I’m 22 and I feel like I need someone to guide me through everything. It feels like everyone else had more hours in their day and I’m missing half of mine but trying so hard

RandomMess · 05/08/2021 14:01

The "problem" with the websites and books and all the other self-help stuff is making yourself engage with them....

If there was a weekly class I could go to then yep would be so much easier...

BlankTimes · 05/08/2021 14:07

It's very common for neurodiverse kids to have parents report a lot of traits and school to report few if any.

This is due to the child masking in school, then when they get home, all the suppressed frustrations are let go in their safe space.

Ask for a multi-disciplinary assessment for her, it's done by a team usually Paed, OT, SLT and Ed Ps
ych. they will comprehensively assess and report on all her challenges and weaknesses and suggest specific interventions.

Don't get hung up on the name of a condition, traits of many overlap and it takes professionals to pick it all apart.

SiulaGrande · 05/08/2021 14:12

I feel for you OP. DD has some similarities. What's been working for me is working on myself to really identify a few values and set a few healthy boundaries. You asked about books etc. I have found The Journey of the Heroic Parent (thanks to another Mumsnetter rec) really helpful (don't need DC to have serious issues for it to be relevant).

The ethos is that good parenting is an end in itself. We decide what that looks like for ourselves and enact it and let go of the outcome because we cannot control other people. There are tonnes of the author's podcasts too, which I have found v helpful. His mantra is "do your work" as in work on your wellbeing. Set boundaries from this place and let the child be themselves.

* **Problem requirements**: Give each username that appears in the forum thread above, along with the time shown next to it.

* **Material supplied**:
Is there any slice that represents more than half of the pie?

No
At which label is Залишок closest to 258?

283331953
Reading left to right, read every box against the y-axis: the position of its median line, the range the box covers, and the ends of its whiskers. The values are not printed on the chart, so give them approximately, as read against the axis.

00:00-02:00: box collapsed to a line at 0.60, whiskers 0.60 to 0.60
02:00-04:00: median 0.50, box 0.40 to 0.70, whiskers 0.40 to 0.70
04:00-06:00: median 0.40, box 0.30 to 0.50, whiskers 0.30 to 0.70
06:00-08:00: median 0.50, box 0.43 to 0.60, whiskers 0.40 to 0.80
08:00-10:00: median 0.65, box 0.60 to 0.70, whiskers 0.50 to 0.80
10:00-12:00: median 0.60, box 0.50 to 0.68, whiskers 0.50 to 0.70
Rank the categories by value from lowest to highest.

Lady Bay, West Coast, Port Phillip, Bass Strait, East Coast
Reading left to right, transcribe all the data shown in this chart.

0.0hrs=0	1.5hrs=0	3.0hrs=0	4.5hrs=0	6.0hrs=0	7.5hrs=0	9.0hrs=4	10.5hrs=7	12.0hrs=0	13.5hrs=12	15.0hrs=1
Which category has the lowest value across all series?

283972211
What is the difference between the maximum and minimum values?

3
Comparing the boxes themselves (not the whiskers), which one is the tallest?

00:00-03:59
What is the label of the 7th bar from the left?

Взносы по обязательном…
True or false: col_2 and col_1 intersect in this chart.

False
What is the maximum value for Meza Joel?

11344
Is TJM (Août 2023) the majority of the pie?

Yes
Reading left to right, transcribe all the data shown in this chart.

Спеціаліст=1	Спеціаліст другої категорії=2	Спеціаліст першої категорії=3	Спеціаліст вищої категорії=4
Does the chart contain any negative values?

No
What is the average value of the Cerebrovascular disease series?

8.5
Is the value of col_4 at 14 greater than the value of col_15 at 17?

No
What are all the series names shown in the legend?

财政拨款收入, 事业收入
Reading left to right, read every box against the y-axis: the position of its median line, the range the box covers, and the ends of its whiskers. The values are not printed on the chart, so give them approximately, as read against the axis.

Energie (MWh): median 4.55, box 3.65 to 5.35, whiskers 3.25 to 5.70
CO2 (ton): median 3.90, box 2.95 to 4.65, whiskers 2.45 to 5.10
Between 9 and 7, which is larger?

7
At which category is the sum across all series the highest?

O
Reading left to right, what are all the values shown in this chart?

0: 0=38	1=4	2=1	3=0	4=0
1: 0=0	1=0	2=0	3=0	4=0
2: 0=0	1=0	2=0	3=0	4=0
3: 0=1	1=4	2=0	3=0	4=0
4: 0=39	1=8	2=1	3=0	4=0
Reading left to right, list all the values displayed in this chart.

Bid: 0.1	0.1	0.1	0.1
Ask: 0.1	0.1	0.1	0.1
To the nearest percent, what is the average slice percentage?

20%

* **Your response**:
RandomMess, 14:01
BlankTimes, 14:07
SiulaGrande, 14:12